● **WHAT IS EXPECTED**:
For this exercise, copy all the data exactly and include none of the pictures.

● **DATA PROVIDED**:
═══

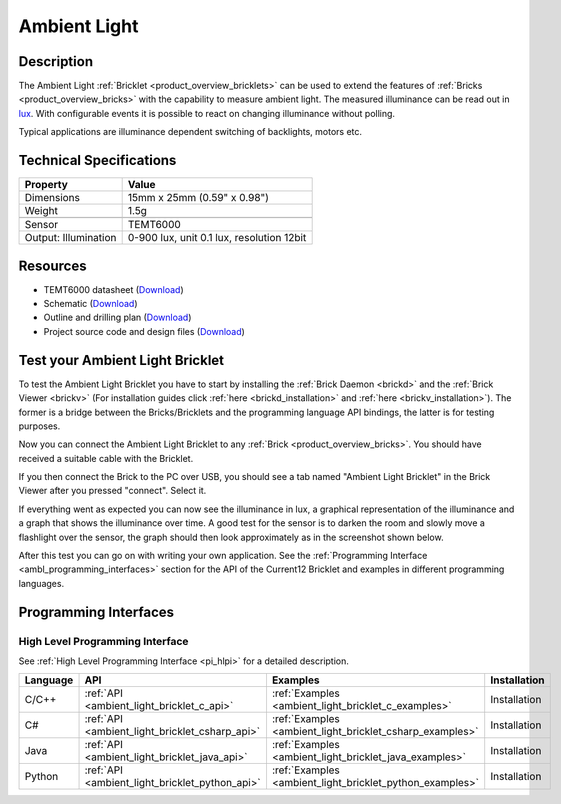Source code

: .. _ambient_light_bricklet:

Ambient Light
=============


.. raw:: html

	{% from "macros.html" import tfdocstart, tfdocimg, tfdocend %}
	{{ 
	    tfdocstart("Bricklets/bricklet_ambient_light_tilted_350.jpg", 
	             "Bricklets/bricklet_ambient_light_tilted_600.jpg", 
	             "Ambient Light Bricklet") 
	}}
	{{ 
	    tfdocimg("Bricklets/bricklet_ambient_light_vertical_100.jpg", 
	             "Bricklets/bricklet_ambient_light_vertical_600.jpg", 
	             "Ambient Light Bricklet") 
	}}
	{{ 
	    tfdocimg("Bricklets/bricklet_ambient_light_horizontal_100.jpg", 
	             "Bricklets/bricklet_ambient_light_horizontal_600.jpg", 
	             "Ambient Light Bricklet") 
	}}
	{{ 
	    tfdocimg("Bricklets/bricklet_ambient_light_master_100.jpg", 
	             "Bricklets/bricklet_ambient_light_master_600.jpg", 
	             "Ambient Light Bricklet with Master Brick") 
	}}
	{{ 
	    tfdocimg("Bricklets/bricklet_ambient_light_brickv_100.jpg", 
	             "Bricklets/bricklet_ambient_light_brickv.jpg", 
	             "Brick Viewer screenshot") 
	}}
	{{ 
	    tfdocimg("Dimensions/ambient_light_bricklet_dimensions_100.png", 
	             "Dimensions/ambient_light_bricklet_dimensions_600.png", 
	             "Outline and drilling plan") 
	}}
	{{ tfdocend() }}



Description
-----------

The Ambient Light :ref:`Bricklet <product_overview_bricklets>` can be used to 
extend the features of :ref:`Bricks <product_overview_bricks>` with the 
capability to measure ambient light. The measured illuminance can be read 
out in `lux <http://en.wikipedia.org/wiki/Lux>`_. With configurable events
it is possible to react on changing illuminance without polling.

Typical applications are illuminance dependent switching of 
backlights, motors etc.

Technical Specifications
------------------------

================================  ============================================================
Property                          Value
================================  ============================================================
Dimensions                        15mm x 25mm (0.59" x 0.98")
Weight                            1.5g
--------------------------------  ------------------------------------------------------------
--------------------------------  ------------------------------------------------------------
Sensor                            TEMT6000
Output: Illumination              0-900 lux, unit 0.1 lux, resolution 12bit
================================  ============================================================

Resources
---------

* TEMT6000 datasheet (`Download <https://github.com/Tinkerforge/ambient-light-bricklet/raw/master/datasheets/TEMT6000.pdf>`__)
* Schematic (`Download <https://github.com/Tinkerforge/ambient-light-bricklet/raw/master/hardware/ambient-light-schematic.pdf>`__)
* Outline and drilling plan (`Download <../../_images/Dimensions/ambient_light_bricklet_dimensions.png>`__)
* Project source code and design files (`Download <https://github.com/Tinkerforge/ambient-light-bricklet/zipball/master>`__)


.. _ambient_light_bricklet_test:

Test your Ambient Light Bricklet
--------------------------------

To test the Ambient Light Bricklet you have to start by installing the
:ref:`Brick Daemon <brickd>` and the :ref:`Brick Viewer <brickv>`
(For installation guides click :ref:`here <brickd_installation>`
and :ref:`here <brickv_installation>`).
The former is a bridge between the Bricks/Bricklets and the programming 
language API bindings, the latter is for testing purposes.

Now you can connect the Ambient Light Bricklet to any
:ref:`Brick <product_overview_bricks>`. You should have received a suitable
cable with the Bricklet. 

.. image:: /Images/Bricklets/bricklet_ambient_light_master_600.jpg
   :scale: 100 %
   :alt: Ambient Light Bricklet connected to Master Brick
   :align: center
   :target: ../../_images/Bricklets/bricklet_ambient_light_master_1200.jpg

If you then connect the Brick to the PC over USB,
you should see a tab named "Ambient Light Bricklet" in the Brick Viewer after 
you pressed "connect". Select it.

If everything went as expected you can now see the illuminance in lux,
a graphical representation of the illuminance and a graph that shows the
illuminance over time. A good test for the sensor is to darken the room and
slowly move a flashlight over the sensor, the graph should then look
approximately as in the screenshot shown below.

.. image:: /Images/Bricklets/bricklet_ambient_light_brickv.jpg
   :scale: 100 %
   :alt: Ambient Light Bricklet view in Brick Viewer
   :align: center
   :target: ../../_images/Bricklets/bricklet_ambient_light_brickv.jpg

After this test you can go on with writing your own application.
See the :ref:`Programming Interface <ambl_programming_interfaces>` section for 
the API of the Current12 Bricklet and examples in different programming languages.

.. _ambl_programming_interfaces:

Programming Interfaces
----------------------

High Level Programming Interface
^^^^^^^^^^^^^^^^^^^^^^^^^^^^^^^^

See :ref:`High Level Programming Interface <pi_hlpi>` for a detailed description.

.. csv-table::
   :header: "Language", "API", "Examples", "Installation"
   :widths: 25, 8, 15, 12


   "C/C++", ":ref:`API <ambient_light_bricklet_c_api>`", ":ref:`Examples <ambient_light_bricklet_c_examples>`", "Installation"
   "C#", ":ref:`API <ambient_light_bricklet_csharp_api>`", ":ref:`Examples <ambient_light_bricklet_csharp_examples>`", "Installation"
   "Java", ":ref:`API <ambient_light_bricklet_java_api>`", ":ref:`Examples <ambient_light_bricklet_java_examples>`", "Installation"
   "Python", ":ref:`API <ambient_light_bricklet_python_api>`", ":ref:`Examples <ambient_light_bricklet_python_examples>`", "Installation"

═══

● **SOLUTION FOR THIS TASK**:
Source code

: .. _ambient_light_bricklet:

Ambient Light
=============


.. raw:: html

	{% from "macros.html" import tfdocstart, tfdocimg, tfdocend %}
	{{ 
	    tfdocstart("Bricklets/bricklet_ambient_light_tilted_350.jpg", 
	             "Bricklets/bricklet_ambient_light_tilted_600.jpg", 
	             "Ambient Light Bricklet") 
	}}
	{{ 
	    tfdocimg("Bricklets/bricklet_ambient_light_vertical_100.jpg", 
	             "Bricklets/bricklet_ambient_light_vertical_600.jpg", 
	             "Ambient Light Bricklet") 
	}}
	{{ 
	    tfdocimg("Bricklets/bricklet_ambient_light_horizontal_100.jpg", 
	             "Bricklets/bricklet_ambient_light_horizontal_600.jpg", 
	             "Ambient Light Bricklet") 
	}}
	{{ 
	    tfdocimg("Bricklets/bricklet_ambient_light_master_100.jpg", 
	             "Bricklets/bricklet_ambient_light_master_600.jpg", 
	             "Ambient Light Bricklet with Master Brick") 
	}}
	{{ 
	    tfdocimg("Bricklets/bricklet_ambient_light_brickv_100.jpg", 
	             "Bricklets/bricklet_ambient_light_brickv.jpg", 
	             "Brick Viewer screenshot") 
	}}
	{{ 
	    tfdocimg("Dimensions/ambient_light_bricklet_dimensions_100.png", 
	             "Dimensions/ambient_light_bricklet_dimensions_600.png", 
	             "Outline and drilling plan") 
	}}
	{{ tfdocend() }}



Description
-----------

The Ambient Light :ref:`Bricklet <product_overview_bricklets>` can be used to 
extend the features of :ref:`Bricks <product_overview_bricks>` with the 
capability to measure ambient light. The measured illuminance can be read 
out in `lux <http://en.wikipedia.org/wiki/Lux>`_. With configurable events
it is possible to react on changing illuminance without polling.

Typical applications are illuminance dependent switching of 
backlights, motors etc.

Technical Specifications
------------------------

================================  ============================================================
Property                          Value
================================  ============================================================
Dimensions                        15mm x 25mm (0.59" x 0.98")
Weight                            1.5g
--------------------------------  ------------------------------------------------------------
--------------------------------  ------------------------------------------------------------
Sensor                            TEMT6000
Output: Illumination              0-900 lux, unit 0.1 lux, resolution 12bit
================================  ============================================================

Resources
---------

* TEMT6000 datasheet (`Download <https://github.com/Tinkerforge/ambient-light-bricklet/raw/master/datasheets/TEMT6000.pdf>`__)
* Schematic (`Download <https://github.com/Tinkerforge/ambient-light-bricklet/raw/master/hardware/ambient-light-schematic.pdf>`__)
* Outline and drilling plan (`Download <../../_images/Dimensions/ambient_light_bricklet_dimensions.png>`__)
* Project source code and design files (`Download <https://github.com/Tinkerforge/ambient-light-bricklet/zipball/master>`__)


.. _ambient_light_bricklet_test:

Test your Ambient Light Bricklet
--------------------------------

To test the Ambient Light Bricklet you have to start by installing the
:ref:`Brick Daemon <brickd>` and the :ref:`Brick Viewer <brickv>`
(For installation guides click :ref:`here <brickd_installation>`
and :ref:`here <brickv_installation>`).
The former is a bridge between the Bricks/Bricklets and the programming 
language API bindings, the latter is for testing purposes.

Now you can connect the Ambient Light Bricklet to any
:ref:`Brick <product_overview_bricks>`. You should have received a suitable
cable with the Bricklet. 

.. image:: /Images/Bricklets/bricklet_ambient_light_master_600.jpg
   :scale: 100 %
   :alt: Ambient Light Bricklet connected to Master Brick
   :align: center
   :target: ../../_images/Bricklets/bricklet_ambient_light_master_1200.jpg

If you then connect the Brick to the PC over USB,
you should see a tab named "Ambient Light Bricklet" in the Brick Viewer after 
you pressed "connect". Select it.

If everything went as expected you can now see the illuminance in lux,
a graphical representation of the illuminance and a graph that shows the
illuminance over time. A good test for the sensor is to darken the room and
slowly move a flashlight over the sensor, the graph should then look
approximately as in the screenshot shown below.

.. image:: /Images/Bricklets/bricklet_ambient_light_brickv.jpg
   :scale: 100 %
   :alt: Ambient Light Bricklet view in Brick Viewer
   :align: center
   :target: ../../_images/Bricklets/bricklet_ambient_light_brickv.jpg

After this test you can go on with writing your own application.
See the :ref:`Programming Interface <ambl_programming_interfaces>` section for 
the API of the Current12 Bricklet and examples in different programming languages.

.. _ambl_programming_interfaces:

Programming Interfaces
----------------------

High Level Programming Interface
^^^^^^^^^^^^^^^^^^^^^^^^^^^^^^^^

See :ref:`High Level Programming Interface <pi_hlpi>` for a detailed description.

.. csv-table::
   :header: "Language", "API", "Examples", "Installation"
   :widths: 25, 8, 15, 12


   "C/C++", ":ref:`API <ambient_light_bricklet_c_api>`", ":ref:`Examples <ambient_light_bricklet_c_examples>`", "Installation"
   "C#", ":ref:`API <ambient_light_bricklet_csharp_api>`", ":ref:`Examples <ambient_light_bricklet_csharp_examples>`", "Installation"
   "Java", ":ref:`API <ambient_light_bricklet_java_api>`", ":ref:`Examples <ambient_light_bricklet_java_examples>`", "Installation"
   "Python", ":ref:`API <ambient_light_bricklet_python_api>`", ":ref:`Examples <ambient_light_bricklet_python_examples>`", "Installation"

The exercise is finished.